A few of you know, most do not, that in 1990 I was the victim of an aggravated sexual assault in San Antonio. It was a Friday night, and by the time I arrived at University Hospital to be treated for my wounds and talk to detectives, it was past midnight. Somehow the word of what had happened reached my brothers in Beeville. While receiving treatment at about 2 am, I was told that my family was in the waiting room. I was given a gown to wear to go see them; I will never forget the vision of them, huddled together, looking at me as I came around the corner, still in shock and in pain, melting into their arms as they took me into their hearts. It was as though I had gone from the grip of the most heinous evil to the embrace of the greatest good imaginable, and was the beginning of my recovery.
That was the first distress call bringing those valiant and loving siblings to my side. The next was the cancer call, some 23 years later.
At Methodist Hospital Stone Oak in July 2013, when I finally attained some level of consciousness after being unexpectedly heavily sedated for an aggressive surgery, I realized that there were some people I wasn’t expecting, namely, Tom and Dickie. Also there was my wonderful niece Beverly, and my dear friend Raymond Butler. I expected them, but not the brothers.
Even in my groggy state, I had a sense that something was wrong because they were there. I remember they all left to go eat dinner, and I went back to sleep. When they returned, both brothers kissed me goodbye before they left to go home to Beeville. That was a first. I still didn’t know about the cancer, and I thought those kisses meant something must really suck! Well, it did.
As soon as they left, through contacts they made, my name was added to prayer lists far and wide…including that at St. Philip’s in Beeville. As I’ve learned, the list of folks needing prayers for illness and other concerns either did or does contain my name at every church in Beeville.
I have a Post Office box where I receive a lot of my mail, and I wander down there a couple of times a week to check the box. Every single time I visit the PO, I am warmly greeted, and give and receive at least one hug and inquiry into how I’m doing. Same thing when I go to HEB, or go for a walk on my street out here in north Bee County.
My neighbors are my friends, and I am theirs. One day during chemotherapy, I decided to mow my yard. I was out front on my little tractor, and the neighbors walked by. When they saw me, the Hairless Wonder, sweating on the mower, they raced over and insisted that I allow them to finish the job. I loved them for that, but I really needed to do it, to know that even in my diminished state, I was capable of doing something demanding and physical. It wasn’t fun, but I did it; they cared enough for me to offer to help, and respected me enough to allow me to do it my way.

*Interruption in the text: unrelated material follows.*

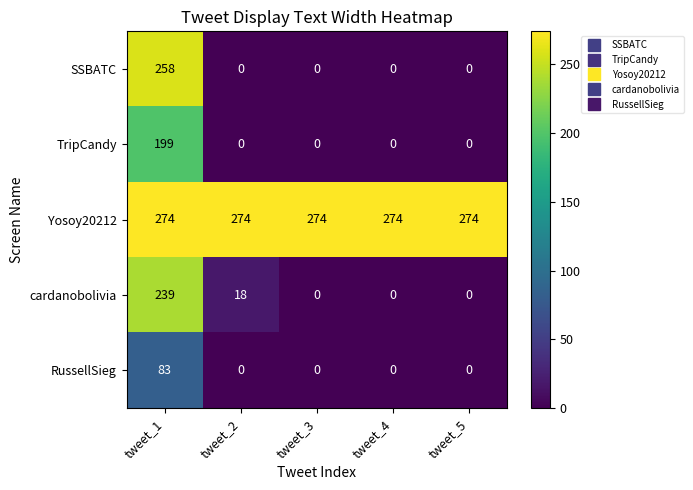

List the series in order of their peak value, highest first.

Yosoy20212, SSBATC, cardanobolivia, TripCandy, RussellSieg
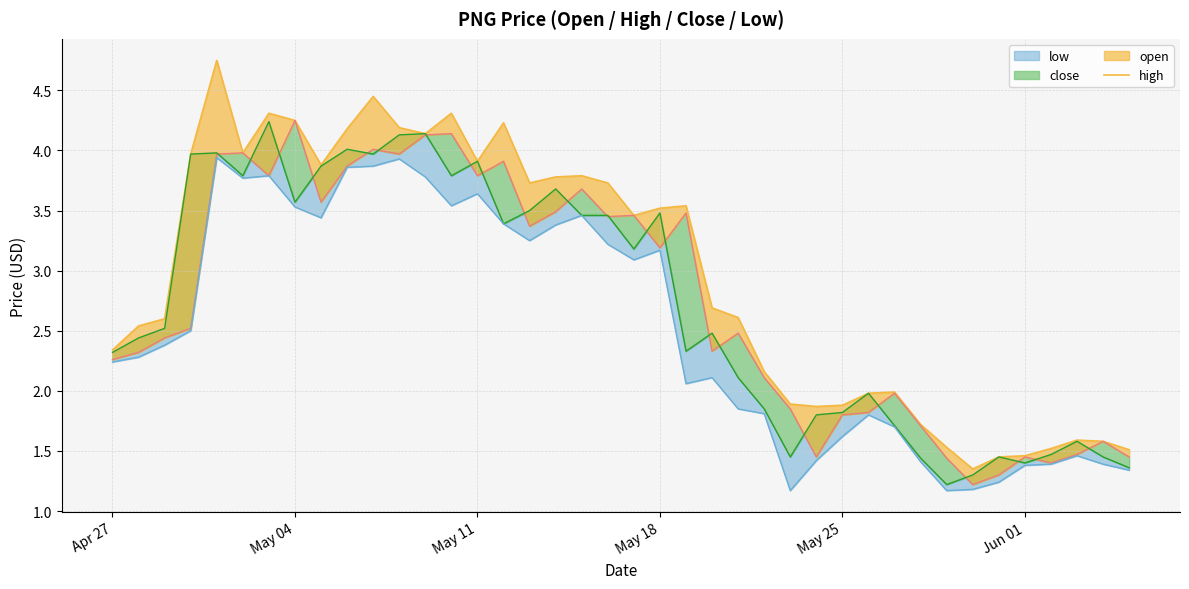

What are all the series names shown in the legend?

high, open, close, low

When I was too tired to go to the store, I had angels there at my call…sweet niece Laura Ottensman and her gallant husband, Nick, were there for me at all times, no matter what. Taking me to chemotherapy was another amazing niece, Shannon Juilleret and my dear friend Louise Cook, who has done battle with cancer and has been my most ardent cheerleader…many calls and messages came from Julie Burke, a fishing buddy who has become a real “catch” of a true friend! Much of this support has to do with Beeville; all of it has to do with love.
Beeville is just a little town, with limited resources of just about every description…especially compared to San Antonio, which was my residence for many years. But, when it comes to help in times of need, love in times of sorrow and worry, no other place can compare to the riches that awaited me, and that bless me here. What an awesome and humbling testament to the loving soul of a small town.
I wish you all a Christmas of love, warmth, caring, and abundance. For as much as you and so many other have prayed for me, I also pray for and thank God for you. I hope you will find the quiet that will allow the voice of guidance and peace to let you know where to find that which you seek. Merry Christmas!